FAQ – Emergency

  1. What is the difference between primary care and emergent/urgent care? Primary care involves care of acute illness, chronic conditions (i.e., diabetes), routine checkups, and overall health management/prevention throughout the life span of a pet. Annual check-ups increase your primary care veterinarian’s ability to pick up on small changes in your pet’s health because they already established a base line. Emergency care involves life-threatening emergencies such as risk of a loss of limb, motor vehicle accidents, broken bones, head injuries, seizures, abdominal pain, breathing difficulties, unconsciousness, or uncontrollable bleeding. Urgent Care involves conditions that require medical attention for an acute, but not life threatening, emergency such as minor cuts/lacerations. Our emergency/urgent care walk-in services are available 24/7. A primary care veterinarian may also refer a patient to VSCNL that requires critical care, close monitoring, and/or life support measures.
  2. What is considered an emergency? Always be wary of any behavioral changes in your pet as it could signify an underlying health problem. 
  • Vomiting/Diarrhea caused by dietary indiscretion, human food, infections, etc.
  • Poison injection such as chocolate, xylitol, plants, human medications, pesticide, or even an overdose of the pet’s own medication.
  • Wounds incurred by another animal (i.e., at dog park visits, during off-leash walking).
  • Automobile accident where external injuries may appear minimal; however, internal injuries can be serve.
  • Urinary tract obstructions which are an painful and life-threatening. Signs may include straining, frequent urination in small amounts, vocalizing, or excessive grooming.
  • Difficulty breathing may signify heart failure, pneumonia, asthma, or heat stroke.
  • Gastrointestinal foreign material lodged in the stomach/intestines.
  • Worsening of chronic illness (i.e., heart disease, diabetes, kidney disease, cancer).
  • Painful, red eye caused by injury, scratch, foreign material, infection, or glaucoma.
  • Lame/difficulty walking from sprains, ligament tears, fractures, dislocations, or cancer.
  1. What do I do if I have an emergency? Call your primary care veterinarian to enquire if they are available or call us. Calling ahead allows medical staff to prepare for your pet’s arrival. Our medical teams are onsite 24/7.
  2. Why are you treating a pet that arrived after my pet and I did? We have been waiting longer. As with all emergency medicine, we function on a ‘triage’ basis – meaning the most critical or unstable patients are cared for first.. Even though you may wait longer, your pet is still a priority to us. For a greater understanding, read Things to Keep in Mind When Making Use of Our Emergency Services.
  3. The veterinarian told me they would have information within an hour and I’ve been waiting much longer. Why?
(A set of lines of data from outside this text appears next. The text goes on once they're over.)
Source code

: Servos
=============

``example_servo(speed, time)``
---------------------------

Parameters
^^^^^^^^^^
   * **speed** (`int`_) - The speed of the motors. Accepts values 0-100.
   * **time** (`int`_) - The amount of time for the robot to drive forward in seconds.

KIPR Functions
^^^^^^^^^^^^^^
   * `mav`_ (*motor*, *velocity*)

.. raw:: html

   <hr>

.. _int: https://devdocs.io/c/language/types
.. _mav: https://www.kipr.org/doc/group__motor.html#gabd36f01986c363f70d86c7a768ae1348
Our intension is never to make clients wait; however, the reality of emergency medicine is that it is impossible to predict when an emergent case will arrive or in patient in our ICU may require immediate attention. Long wait times can be stressful, but we understand if your pet was in critical condition, you would want us to prioritize their care. We appreciate your patience, understanding, and cooperation.
  4. What does a critical care consent form approve? Upon arrival, if it appears your pet requires immediate, emergent attention, we ask you to sign a critical care form. The critical care may involve placing an IV catheter, administering IV fluids, and/or lifesaving medications, and other interventions such as CPR to try to stabilize your pet.